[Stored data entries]
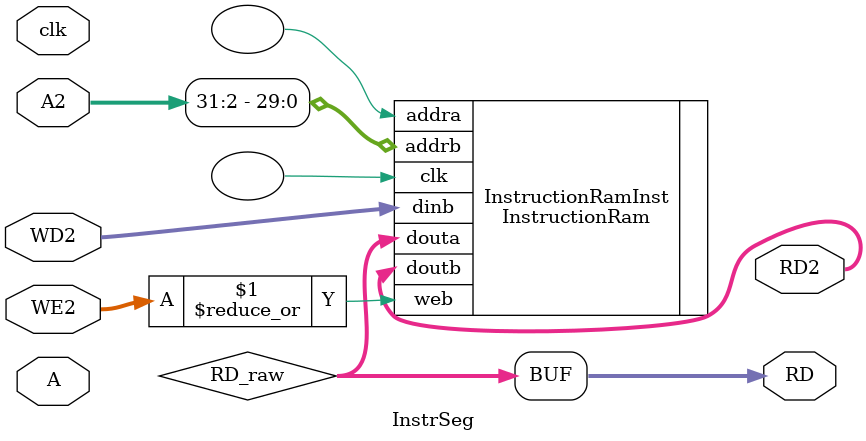
<source format=v>
`timescale 1ns / 1ps
module InstrSeg(
    input wire clk,
    //Instrution Memory Access
    input wire [31:0] A,
    output wire [31:0] RD,
    //Instruction Memory Debug
    input wire [31:0] A2,
    input wire [31:0] WD2,
    input wire [3:0] WE2,
    output wire [31:0] RD2
    //
    );  
    
    wire [31:0] RD_raw;
    InstructionRam InstructionRamInst (
         .clk    (),                        //Çë²¹È«
         .addra  (),                        //Çë²¹È«
         .douta  ( RD_raw     ),
         .web    ( |WE2       ),
         .addrb  ( A2[31:2]   ),
         .dinb   ( WD2        ),
         .doutb  ( RD2        )
     );
    // Add clear and stall support
    // if chip not enabled, output output last read result
    // else if chip clear, output 0
    // else output values from bram
  
    assign RD =  RD_raw;

endmodule


//¹¦ÄÜËµÃ÷
    //InstrSegSegÍ¬Ê±°üº¬ÁËÒ»¸öÍ¬²½¶ÁÐ´µÄBram£¨´Ë´¦Äã¿ÉÒÔµ÷ÓÃÎÒÃÇÌá¹©µÄInstructionRam£¬
    //Ëü½«»á×Ô¶¯×ÛºÏÎªblock memory£¬ÄãÒ²¿ÉÒÔÌæ´úÐÔµÄµ÷ÓÃxilinxµÄbram ipºË£©¡£

//ÊµÑéÒªÇó  
    //ÄãÐèÒª²¹È«ÉÏ·½´úÂë£¬Ðè²¹È«µÄÆ¬¶Î½ØÈ¡ÈçÏÂ
    //InstructionRam InstructionRamInst (
    //     .clk    (),                        //Çë²¹È«
    //     .addra  (),                        //Çë²¹È«
    //     .douta  ( RD_raw     ),
    //     .web    ( |WE2       ),
    //     .addrb  ( A2[31:2]   ),
    //     .dinb   ( WD2        ),
    //     .doutb  ( RD2        )
    // );
//×¢ÒâÊÂÏî
    //ÊäÈëµ½InstructionRamµÄaddraÊÇ×ÖµØÖ·£¬Ò»¸ö×Ö32bit
</source>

§ Task instructions:
Each record should appear again exactly as it stands, with no picture included.

§ Exercise result:
<source format=v>
`timescale 1ns / 1ps
module InstrSeg(
    input wire clk,
    //Instrution Memory Access
    input wire [31:0] A,
    output wire [31:0] RD,
    //Instruction Memory Debug
    input wire [31:0] A2,
    input wire [31:0] WD2,
    input wire [3:0] WE2,
    output wire [31:0] RD2
    //
    );  
    
    wire [31:0] RD_raw;
    InstructionRam InstructionRamInst (
         .clk    (),                        //Çë²¹È«
         .addra  (),                        //Çë²¹È«
         .douta  ( RD_raw     ),
         .web    ( |WE2       ),
         .addrb  ( A2[31:2]   ),
         .dinb   ( WD2        ),
         .doutb  ( RD2        )
     );
    // Add clear and stall support
    // if chip not enabled, output output last read result
    // else if chip clear, output 0
    // else output values from bram
  
    assign RD =  RD_raw;

endmodule


//¹¦ÄÜËµÃ÷
    //InstrSegSegÍ¬Ê±°üº¬ÁËÒ»¸öÍ¬²½¶ÁÐ´µÄBram£¨´Ë´¦Äã¿ÉÒÔµ÷ÓÃÎÒÃÇÌá¹©µÄInstructionRam£¬
    //Ëü½«»á×Ô¶¯×ÛºÏÎªblock memory£¬ÄãÒ²¿ÉÒÔÌæ´úÐÔµÄµ÷ÓÃxilinxµÄbram ipºË£©¡£

//ÊµÑéÒªÇó  
    //ÄãÐèÒª²¹È«ÉÏ·½´úÂë£¬Ðè²¹È«µÄÆ¬¶Î½ØÈ¡ÈçÏÂ
    //InstructionRam InstructionRamInst (
    //     .clk    (),                        //Çë²¹È«
    //     .addra  (),                        //Çë²¹È«
    //     .douta  ( RD_raw     ),
    //     .web    ( |WE2       ),
    //     .addrb  ( A2[31:2]   ),
    //     .dinb   ( WD2        ),
    //     .doutb  ( RD2        )
    // );
//×¢ÒâÊÂÏî
    //ÊäÈëµ½InstructionRamµÄaddraÊÇ×ÖµØÖ·£¬Ò»¸ö×Ö32bit
</source>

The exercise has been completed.